Thousands of Haitians are in the diaspora in Latin America, especially in Argentina, Brazil and Chile. In addition to those who migrated to the United States and Europe. In all these countries, Haitians suffer from racism and xenophobia. Working class and youth organizations in these host countries must be at the forefront of supporting the struggle of Haitians in the diaspora and against their governments.

Support and encourage the building of independent Haitian organizations in the struggle against imperialism and its agents

It is necessary to help Haitians build an anti-imperialist and anti-capitalist program. And, from this program, to build an organization with this profile, uniting workers and students towards the construction of an independent organization, towards socialism. Enough of capitalism. Capitalism kills. Death to capitalism.

All support and solidarity to the Kenyan people against the Ruto government.

Out with William Ruto, agent of the IMF, the World Bank and the UN Security Council.

Active militancy against the occupation of Haiti by foreign troops at the service of U.S. imperialism.
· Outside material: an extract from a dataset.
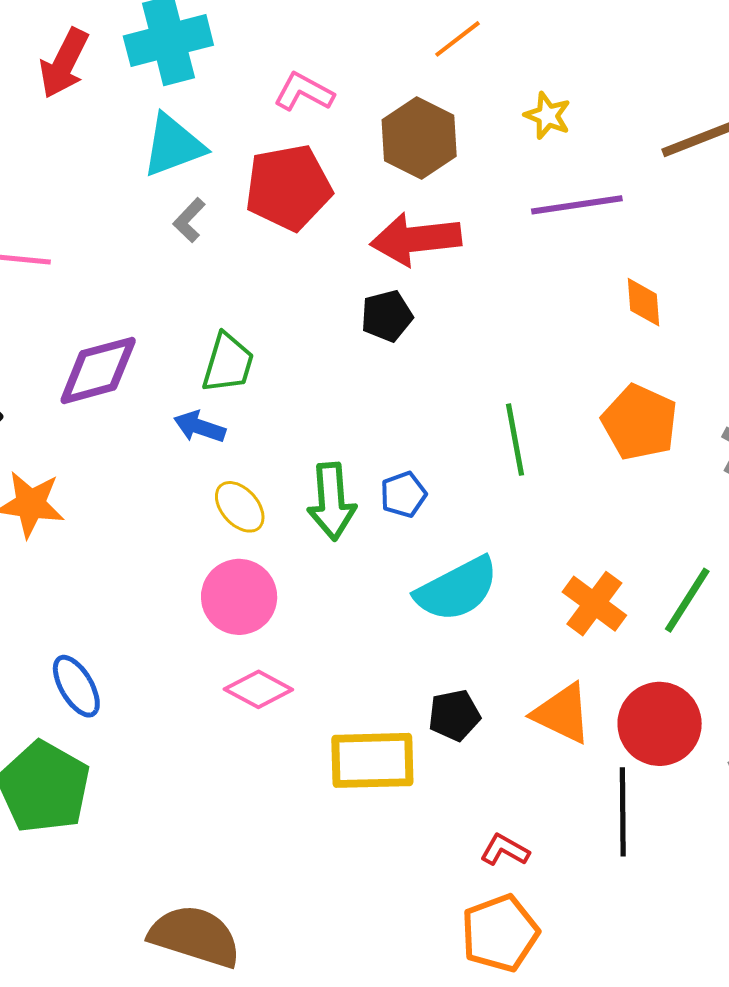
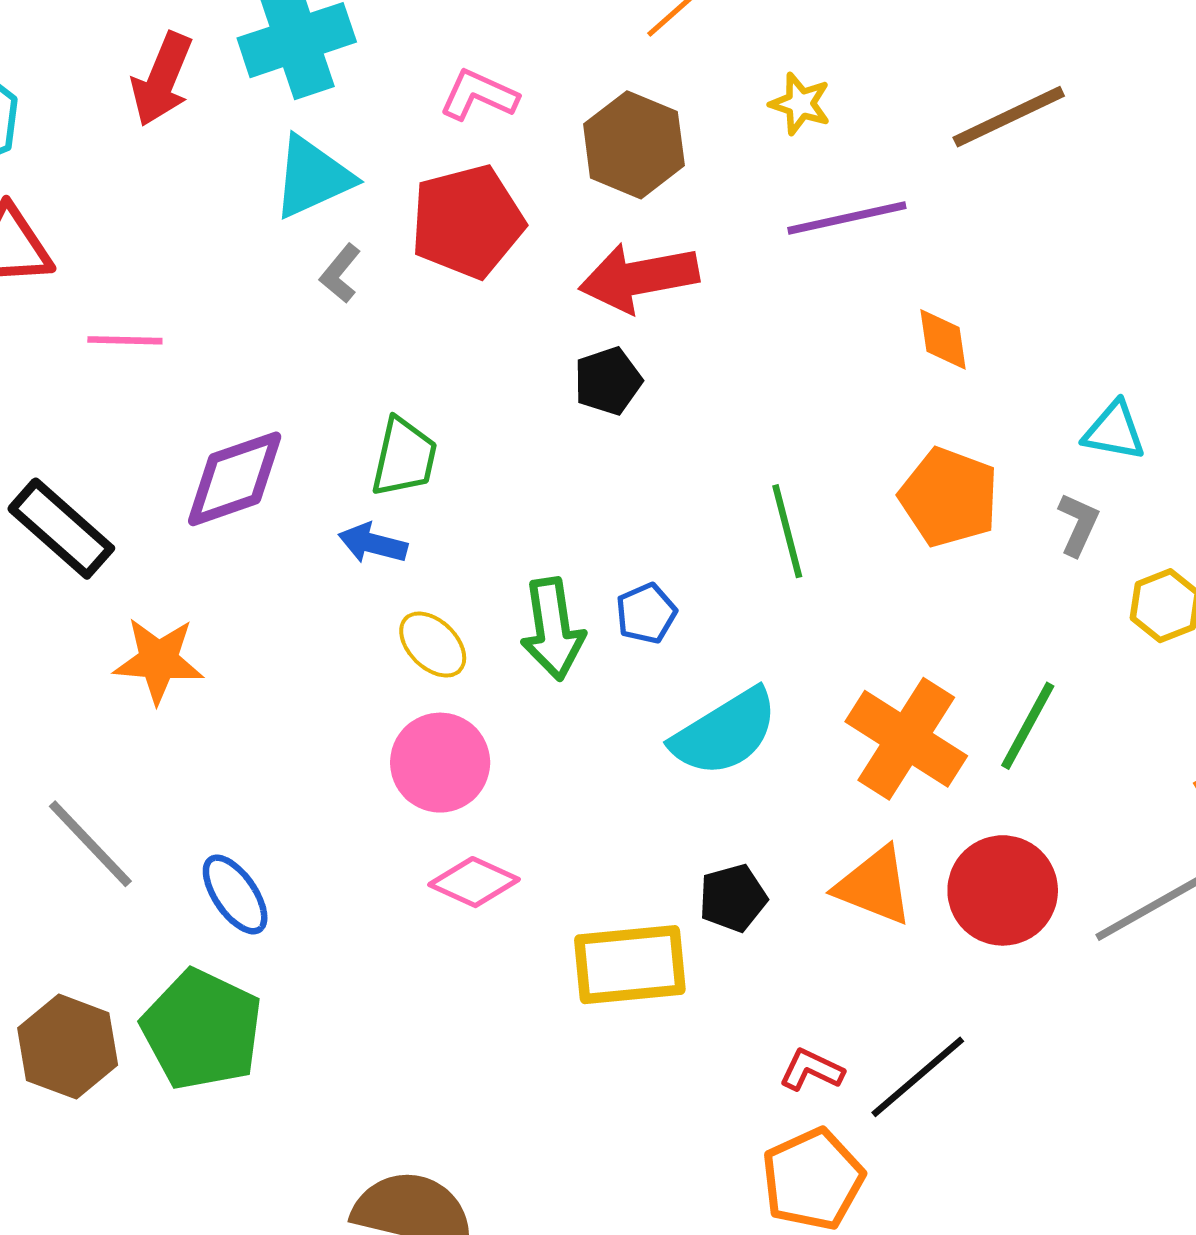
orange cross: (594, 604) -> (906, 739), size x1.4
black line: (623, 812) -> (918, 1077), moved, turned 54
For a government of the Haitian workers.

Notes:

[1] Kenya: anti-colonial rebellion of the Mau Mau, genocide and first reparations – https://litci.org/es/kenia-rebelion-anticolonial-los-mau-mau-genocidio-primeras-reparaciones/

[2][2][2] Kenya: three weeks of mobilizations against the newly elected government – https://litci.org/es/kenia-tres-semanas-de-movilizaciones-contra-el-gobierno-recien-elegido/

[3] Ruto and Sang case: ICC Trial Chamber V(A) terminates the case without prejudice to re-prosecution in future – https://www.icc-cpi.int/news/ruto-and-sang-case-icc-trial-chamber-va-terminates-case-without-prejudice-re-prosecution

[4] Deployment of Kenyan policemen in Haiti: “a poorly prepared adventure” ? https://www.jeuneafrique.com/1491787/politique/deploiement-de-policiers-kenyans-en-haiti-une-aventure-mal-preparee/

[5] Idem.

[6] Kenyan Police, a Force With a Bloody History, Confront Protesters at Home and Gangs in Haiti – The New York Times, June 25, 2024.